(398be) Combined Molecular Confinement and Metal-Support Interface Effects for Control of Hydrodeoxygenation Selectivity on Porous Pd@TiO2
AIChE Annual Meeting
2017
2017 Annual Meeting
Liaison Functions
Poster Session: General Topics on Chemical Engineering I
Tuesday, October 31, 2017 - 3:15pm to 4:45pm
Combined molecular
confinement and metal-support interface effects for control of
hydrodeoxygenation selectivity on porous Pd@TiO2
Bingwen
Wanga, Jing Zhangb,
Will Medlinb and Eranda
Nikollaa
aChemical Engineering Department, Wayne State University
5050 Anthony Wayne Drive,
Detroit, MI, 48202
bChemical Engineering Department, University of Colorado
3415 Colorado Ave., UCB
596, Boulder, CO, 80303
Alcohols with aromatic substituents are key
intermediates formed from deconstruction of biomass[1].
Selective deoxygenation of these alcohols is often desirable to produce fuels
or fuel additives. Two probe molecules that have received attention are benzyl
alcohol and furfuryl alcohol. Under hydrogenation conditions, various products
can be formed from these reactants. The hydrodeoxygenation (HDO) products,
toluene and 2-methyl furan, are the desired products for many fuels
applications. Efforts to design catalysts capable of selective HDO of such
oxygenated aromatic compounds have generally focused on two approaches:
combination of two materials with complementary activity for hydrogenation and deoxygenation[2], and establishing
control over aromatic-surface interactions[3].

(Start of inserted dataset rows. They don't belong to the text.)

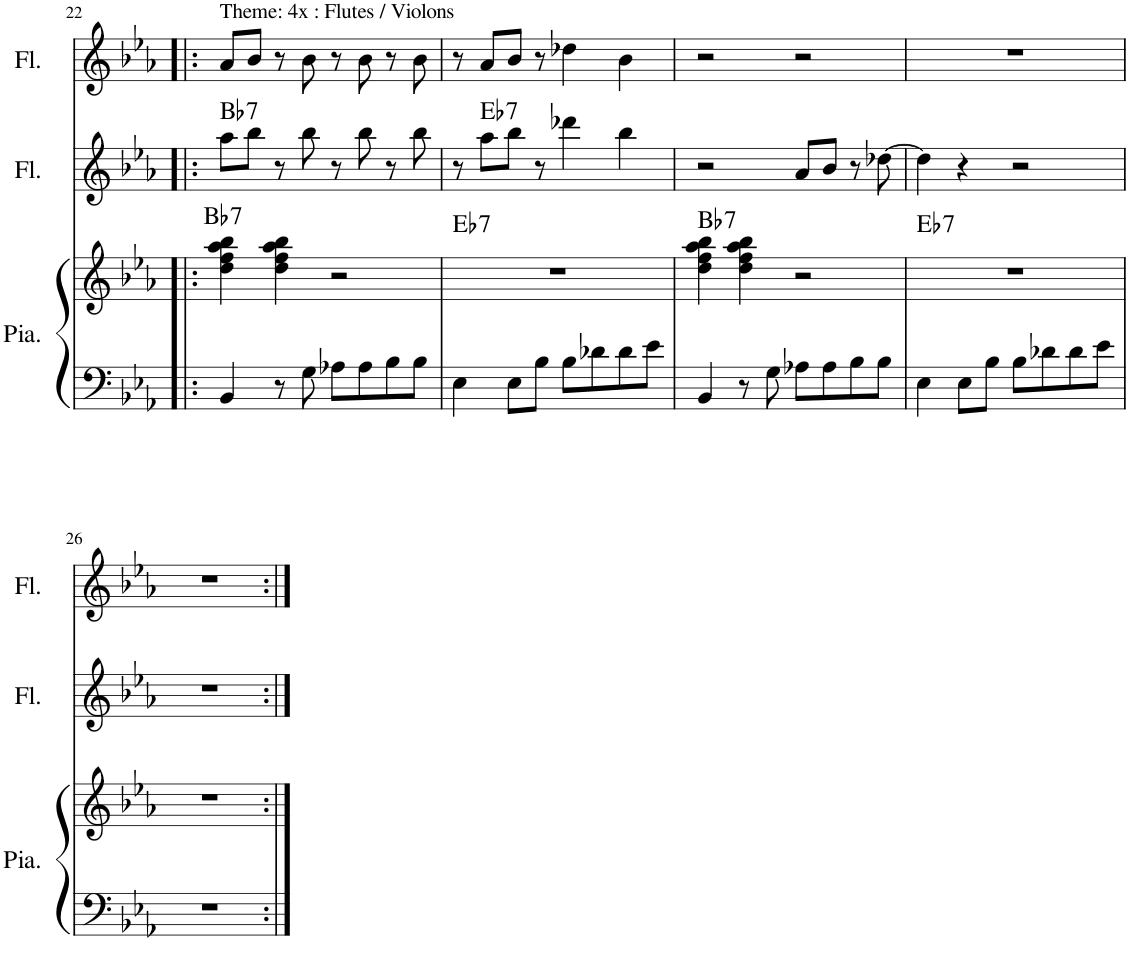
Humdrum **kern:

**kern	**kern	**harte	**kern	**harte	**kern
*part3	*part3	*part3	*part2	*part2	*part1
*staff4	*staff3	*	*staff2	*	*staff1
*I"Piano	*	*	*I"Flûte	*	*I"Flûte
*I'Pia.	*	*	*I'Fl.	*	*I'Fl.
!!LO:PB:g=z
*clefF4	*clefG2	*	*clefG2	*	*clefG2
*k[b-e-a-]	*k[b-e-a-]	*	*k[b-e-a-]	*	*k[b-e-a-]
*M4/4	*M4/4	*	*M4/4	*	*M4/4
=22!|:	=22!|:	=22!|:	=22!|:	=22!|:	=22!|:
!	!	!LO:H:kt=7	!	!LO:H:kt=7	!LO:TX:a:t=Theme&colon; 4x &colon; Flutes / Violons
4BB-/	4dd\ 4ff\ 4aa-\ 4bb-\	Bb:7	8aa-\L	Bb:7	8a-/L
.	.	.	8bb-\J	.	8b-/J
8r	4dd\ 4ff\ 4aa-\ 4bb-\	.	8r	.	8r
8G\	.	.	8bb-\	.	8b-\
8A-X\L	2r	.	8r	.	8r
8A-\	.	.	8bb-\	.	8b-\
8B-\	.	.	8r	.	8r
8B-\J	.	.	8bb-\	.	8b-\
=23	=23	=23	=23	=23	=23
!	!	!LO:H:kt=7	!	!	!
4E-\	1r	Eb:7	8r	.	8r
!	!	!	!	!LO:H:kt=7	!
.	.	.	8aa-\L	Eb:7	8a-/L
8E-\L	.	.	8bb-\J	.	8b-/J
8B-\J	.	.	8r	.	8r
8B-\L	.	.	4ddd-X\	.	4dd-X\
8d-X\	.	.	.	.	.
8d-\	.	.	4bb-\	.	4b-\
8e-\J	.	.	.	.	.
=24	=24	=24	=24	=24	=24
!	!	!LO:H:kt=7	!	!	!
4BB-/	4dd\ 4ff\ 4aa-\ 4bb-\	Bb:7	2r	.	2r
8r	4dd\ 4ff\ 4aa-\ 4bb-\	.	.	.	.
8G\	.	.	.	.	.
8A-X\L	2r	.	8a-/L	.	2r
8A-\	.	.	8b-/J	.	.
8B-\	.	.	8r	.	.
8B-\J	.	.	[8dd-X\	.	.
=25	=25	=25	=25	=25	=25
!	!	!LO:H:kt=7	!	!	!
4E-\	1r	Eb:7	4dd-\]	.	1r
8E-\L	.	.	4r	.	.
8B-\J	.	.	.	.	.
8B-\L	.	.	2r	.	.
8d-X\	.	.	.	.	.
8d-\	.	.	.	.	.
8e-\J	.	.	.	.	.
!!LO:LB:g=z
=26	=26	=26	=26	=26	=26
1r	1r	.	1r	.	1r
=:|!	=:|!	=:|!	=:|!	=:|!	=:|!
*-	*-	*-	*-	*-	*-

In this study, we combine these approaches by
successful encapsulating Pd nanoparticles (NPs) within a porous TiO2
film of controllable pore sizes to achieve high HDO selectivity, while
maintaining high catalytic activity (Figure 1)[4].
Catalyst selectivity was found to be a strong function of both the presence of
Pd-TiO2 interfacial sites and the pore size of the TiO2
shell. Moreover, experiments measuring hydrogenation rates for olefins of
different molecular size strongly suggested that small pores hindered
adsorption of aromatics in a flat-lying configuration that has been
associated with non-selective C-C scission.
Figure 1. (a) Scanning transmission electron
micrograph (b) bright field transmission electron micrograph and (c) pore size
distribution of synthesized Pd@TiO2. (d) Selectivity and (e)
turnover frequency for HDO of furfuryl alcohol over different Pd catalysts.
REFERENCES
[1] A. M. Robinson,
J. E. Hensley, and J. W. Medlin, ACS Catal. 6 (2000) 5026.
[2] P. M. De
Souza, R. C. Rabelo-Neto, L. E. P. Borges, G. Jacobs,
B. H. Davis, T. Sooknoi, D. E. Resasco,
and F. B. Noronha, ACS Catal. 5 (2015) 1318.
[3] C. H. Lien,
and J. W. Medlin, J. Phys. Chem. C 118 (2014) 23783.
[4] J. Zhang, B.
Wang, E. Nikolla, and J. W. Medlin, Angew. Chem. Int. Ed. (2017), in press.